COVID has drawn attention to the degree to which policymakers must determine what constitutes acceptable death and suffering across a population. There is no getting around this, but I would prefer it to be a greater part of the public conversation. For example, Australia accepts over 1000 deaths per year, and about 100 hospitalisations per day, in exchange for keeping cars as the dominant form of transport (there are of course programs aimed at eliminating this toll, but imagine, for example, if terrorists were killing and hospitalising this number of Australians; the policy response would be significantly more enthused). This could be changed, but the cost of doing so has been deemed unacceptable. Particularly insidious is that these decisions tend to be treated as necessary evils rather than the products of choice, or decisions that we might arrive at as a community.
Some of us have been granted the freedom to go to the cinema and the pub. Consequently there are others who fear for their lives when attending necessary hospital appointments.
When it comes to COVID, there is a balance to be found between locking everyone in their homes and taking no action whatsoever to moderate the virus's spread. I'm not going to argue for what the precise balance should be, but as things stand, my father and those similarly vulnerable are being sacrificed so the rest of us can get on with things.
The confluence of Omicron and the lifting of restrictions has meant that where once the curve was flattened, we are now experiencing a violent spike. Some of us have been granted the freedom to go to the cinema and the pub. Consequently there are others who fear for their lives when attending necessary hospital appointments.
Perhaps there is no other reasonable option. For some time, it has seemed inevitable that COVID would become endemic, and such a scenario would always endanger and restrict those most at risk. But now we've entered that reality, it's worth pausing to acknowledge the arrangement of a society that distributes harm to those who will feel it the most keenly.
Shortly after I flew to Brisbane, the Prime Minister gave a press conference in which he insisted that Australians move past our "culture of control and mandates" and instead adopt the mantra of "personal responsibility".

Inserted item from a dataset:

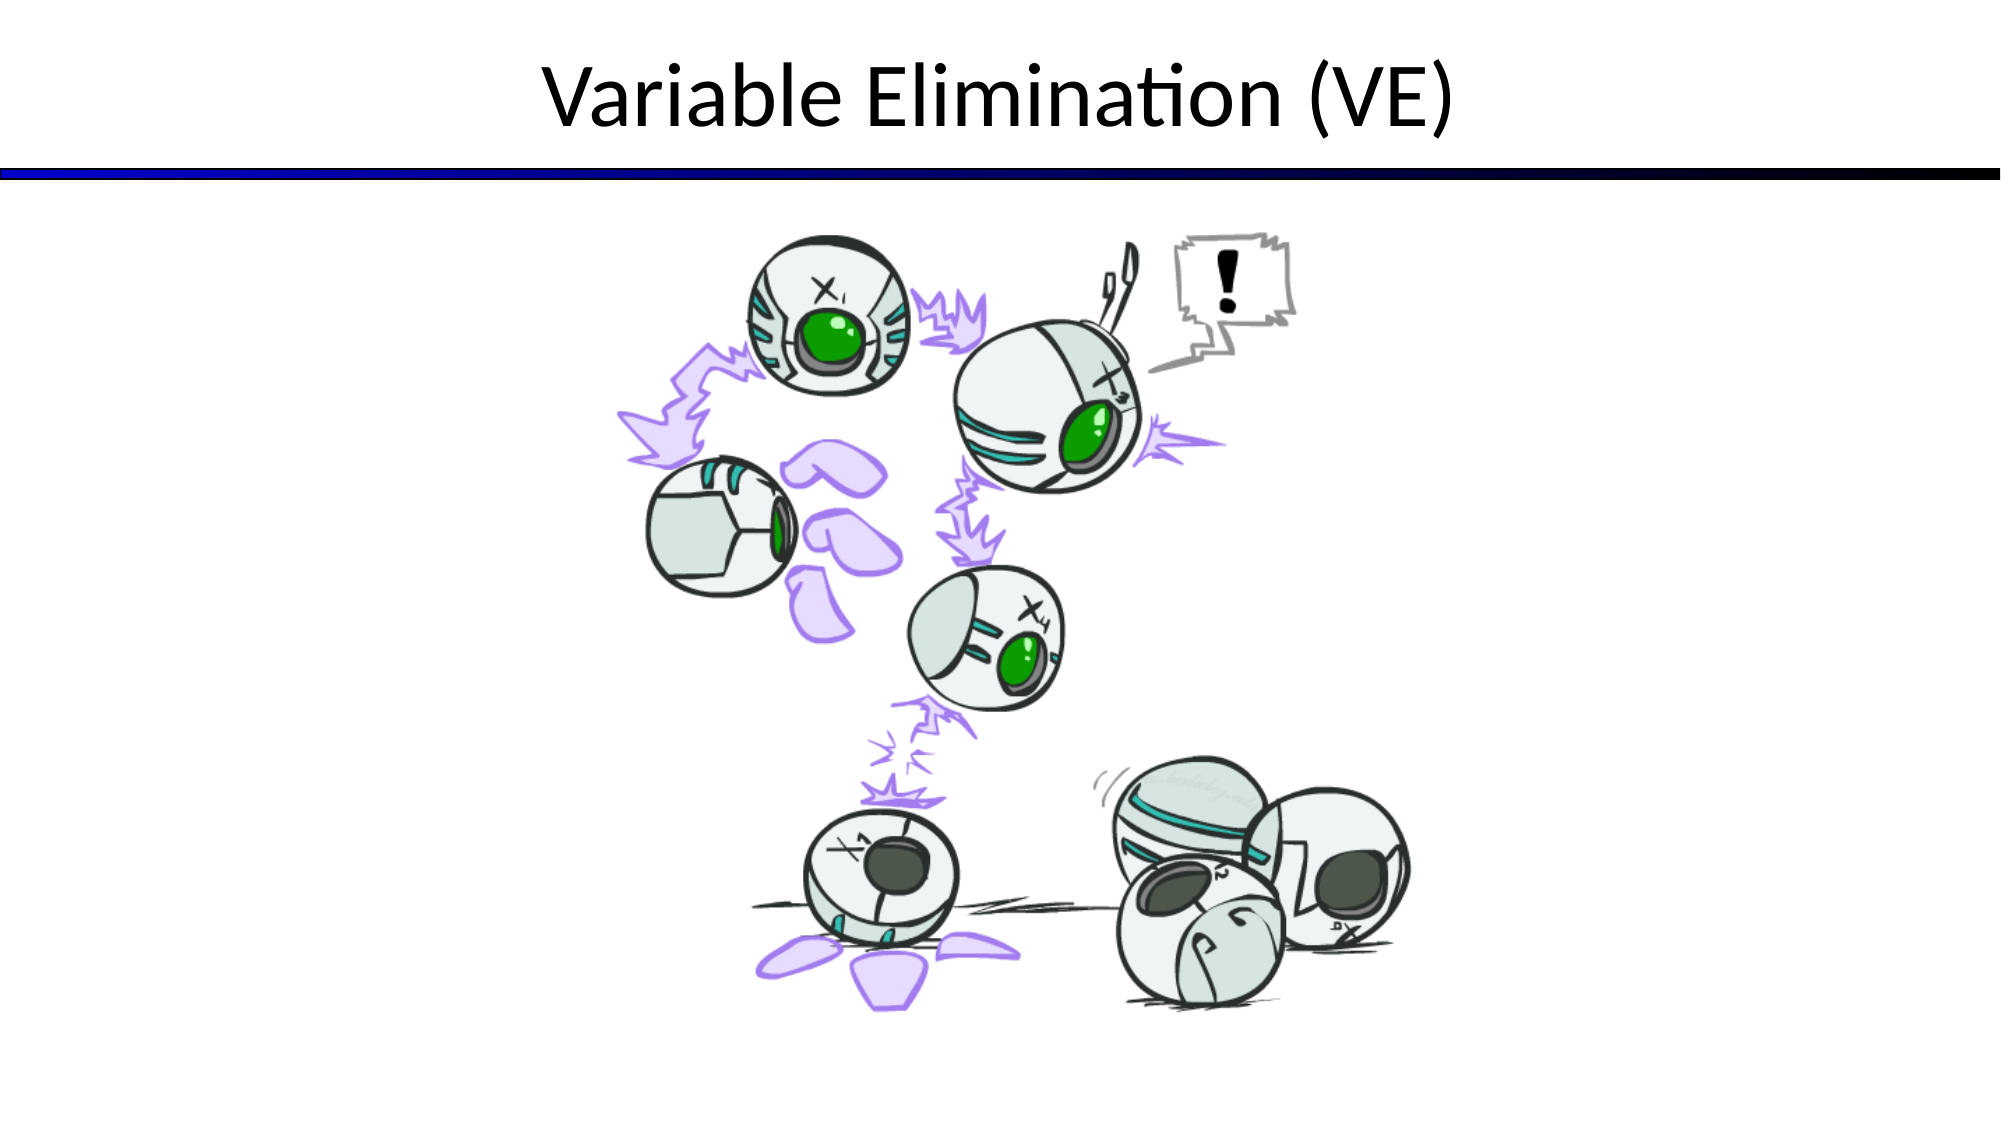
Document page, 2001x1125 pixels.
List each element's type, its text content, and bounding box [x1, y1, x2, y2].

picture [587, 199, 1419, 1025]
title Variable Elimination (VE) [0, 0, 2000, 184]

The conservative dream is that success is always earned and suffering is always deserved, so those suffering can be blamed for having taken on risk and placed themselves in harm's way. But living with COVID means that if my neighbour takes on risk, they are putting me at risk, and then my father and others like him face a far higher risk. This is not limited to the dangers that accompany contracting the disease, but expands to the burnout and quarantining of hospital staff, exposing patients to myriad additional hazards because they cannot get appropriate care.
When Australians are told to take "personal responsibility", that burden of responsibility is felt far more heavily by some.

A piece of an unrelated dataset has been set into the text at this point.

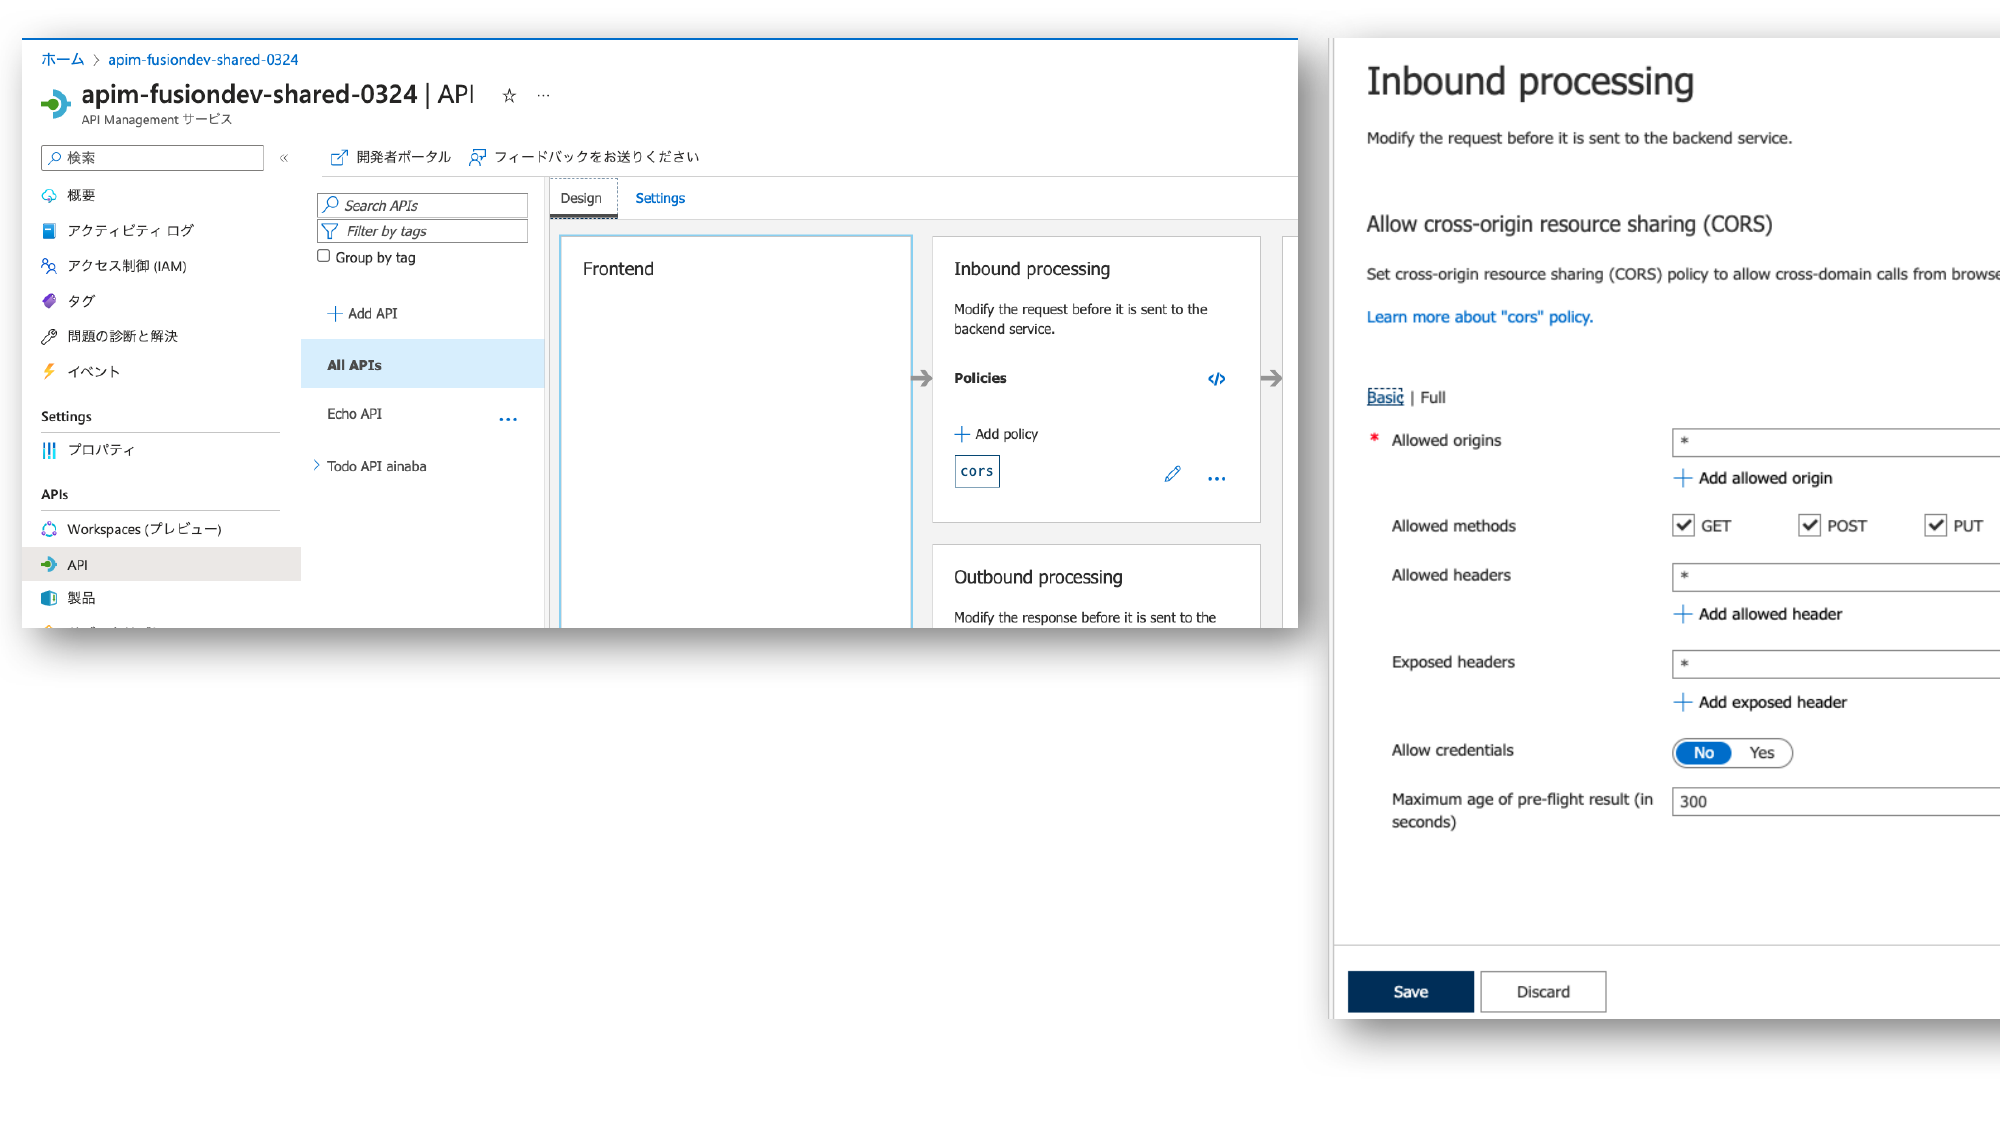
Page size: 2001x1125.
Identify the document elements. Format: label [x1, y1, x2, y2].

picture [22, 38, 1298, 628]
picture [1328, 38, 2000, 1019]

A pandemic is not an individual problem, it is a social problem, and it demands a clearly articulated social vision. The Morrison government with its limited imagination has made no effort to articulate its vision, because doing so would mean admitting that the ideology underlying its approach depends on the economic and social exclusion of people with the least economic potential: the sick, the disabled, the poor. To say we are moving from "a culture of control" to a culture of "individual responsibility" is another way of saying we are replacing community with competition.
Catastrophes are often followed by transformation. What if COVID were to make us more alive to the notion that the wellbeing of much of our society depends on collective and communal care, and that this is the case not just for public health, but also for housing, welfare, and education?
My dad is lucky. He lives in a house with a garden, in a quiet neighbourhood where he can walk, and my mum, who has her booster shot, is able to shop and care for him, to take him to and from the hospital, to manage his medications. During my visit, he expressed his horror that there are people with his illness without such support. "It would be impossible," he told me.
In the society we've built, this is indeed the case. Must it be?